- **Work task**
Please list all lines of the material below in which the string "qualidade" occurs.

The records below:

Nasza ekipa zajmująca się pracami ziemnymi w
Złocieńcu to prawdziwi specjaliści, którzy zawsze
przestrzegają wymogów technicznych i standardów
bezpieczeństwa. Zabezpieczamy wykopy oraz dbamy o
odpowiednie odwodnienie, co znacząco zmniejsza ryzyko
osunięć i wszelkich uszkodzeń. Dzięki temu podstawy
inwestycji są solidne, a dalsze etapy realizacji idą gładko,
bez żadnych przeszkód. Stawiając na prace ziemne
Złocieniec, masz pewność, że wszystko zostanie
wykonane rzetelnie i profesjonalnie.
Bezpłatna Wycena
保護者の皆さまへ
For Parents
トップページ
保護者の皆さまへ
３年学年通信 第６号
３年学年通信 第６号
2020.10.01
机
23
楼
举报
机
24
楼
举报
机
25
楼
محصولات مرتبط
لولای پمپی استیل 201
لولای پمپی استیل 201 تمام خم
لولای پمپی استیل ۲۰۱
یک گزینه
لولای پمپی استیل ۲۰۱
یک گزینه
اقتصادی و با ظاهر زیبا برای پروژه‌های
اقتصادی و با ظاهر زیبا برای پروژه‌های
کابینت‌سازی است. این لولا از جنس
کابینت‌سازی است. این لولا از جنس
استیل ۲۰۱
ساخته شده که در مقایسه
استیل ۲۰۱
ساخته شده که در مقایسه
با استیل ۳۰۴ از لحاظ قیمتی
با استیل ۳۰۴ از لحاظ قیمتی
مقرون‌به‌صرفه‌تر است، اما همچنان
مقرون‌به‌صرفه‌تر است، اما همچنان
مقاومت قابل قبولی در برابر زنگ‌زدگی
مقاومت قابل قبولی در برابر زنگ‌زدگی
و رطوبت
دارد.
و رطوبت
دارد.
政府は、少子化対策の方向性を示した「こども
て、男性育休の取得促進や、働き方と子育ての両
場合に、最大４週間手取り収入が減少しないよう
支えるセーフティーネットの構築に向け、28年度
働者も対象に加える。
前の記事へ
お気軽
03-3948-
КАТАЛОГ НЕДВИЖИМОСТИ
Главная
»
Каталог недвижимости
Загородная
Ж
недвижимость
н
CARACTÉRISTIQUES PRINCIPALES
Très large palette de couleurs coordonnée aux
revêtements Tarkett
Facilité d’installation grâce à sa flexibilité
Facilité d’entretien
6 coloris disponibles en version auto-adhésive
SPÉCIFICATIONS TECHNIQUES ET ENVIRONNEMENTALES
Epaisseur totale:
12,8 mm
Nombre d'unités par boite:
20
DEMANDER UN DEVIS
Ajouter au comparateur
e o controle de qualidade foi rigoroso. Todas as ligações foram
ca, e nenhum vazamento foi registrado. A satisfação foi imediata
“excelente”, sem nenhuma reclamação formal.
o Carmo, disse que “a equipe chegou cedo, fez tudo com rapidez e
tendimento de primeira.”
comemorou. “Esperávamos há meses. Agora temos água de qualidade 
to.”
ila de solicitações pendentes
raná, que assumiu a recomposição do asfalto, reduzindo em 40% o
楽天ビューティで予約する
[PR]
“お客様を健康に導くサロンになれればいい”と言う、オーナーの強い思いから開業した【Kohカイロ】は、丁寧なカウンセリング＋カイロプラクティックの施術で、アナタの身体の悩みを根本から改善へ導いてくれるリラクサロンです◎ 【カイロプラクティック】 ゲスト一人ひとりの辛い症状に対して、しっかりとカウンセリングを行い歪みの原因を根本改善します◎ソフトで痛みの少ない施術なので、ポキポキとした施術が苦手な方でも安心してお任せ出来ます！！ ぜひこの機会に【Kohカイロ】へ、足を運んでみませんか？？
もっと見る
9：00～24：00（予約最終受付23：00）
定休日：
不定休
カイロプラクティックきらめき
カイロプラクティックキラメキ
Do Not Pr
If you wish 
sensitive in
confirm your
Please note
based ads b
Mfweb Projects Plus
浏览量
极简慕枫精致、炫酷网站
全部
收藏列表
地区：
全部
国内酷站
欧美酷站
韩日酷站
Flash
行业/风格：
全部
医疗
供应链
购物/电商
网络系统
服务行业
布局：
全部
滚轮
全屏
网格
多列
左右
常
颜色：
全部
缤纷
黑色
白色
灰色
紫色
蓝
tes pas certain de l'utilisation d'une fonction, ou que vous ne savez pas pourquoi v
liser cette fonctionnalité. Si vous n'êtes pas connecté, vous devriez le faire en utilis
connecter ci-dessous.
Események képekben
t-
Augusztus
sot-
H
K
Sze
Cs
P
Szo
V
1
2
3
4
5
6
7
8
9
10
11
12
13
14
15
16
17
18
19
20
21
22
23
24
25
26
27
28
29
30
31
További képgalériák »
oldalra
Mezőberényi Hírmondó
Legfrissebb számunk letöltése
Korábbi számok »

End of The records.

- **Task solution**
e o controle de qualidade foi rigoroso. Todas as ligações foram
comemorou. “Esperávamos há meses. Agora temos água de qualidade 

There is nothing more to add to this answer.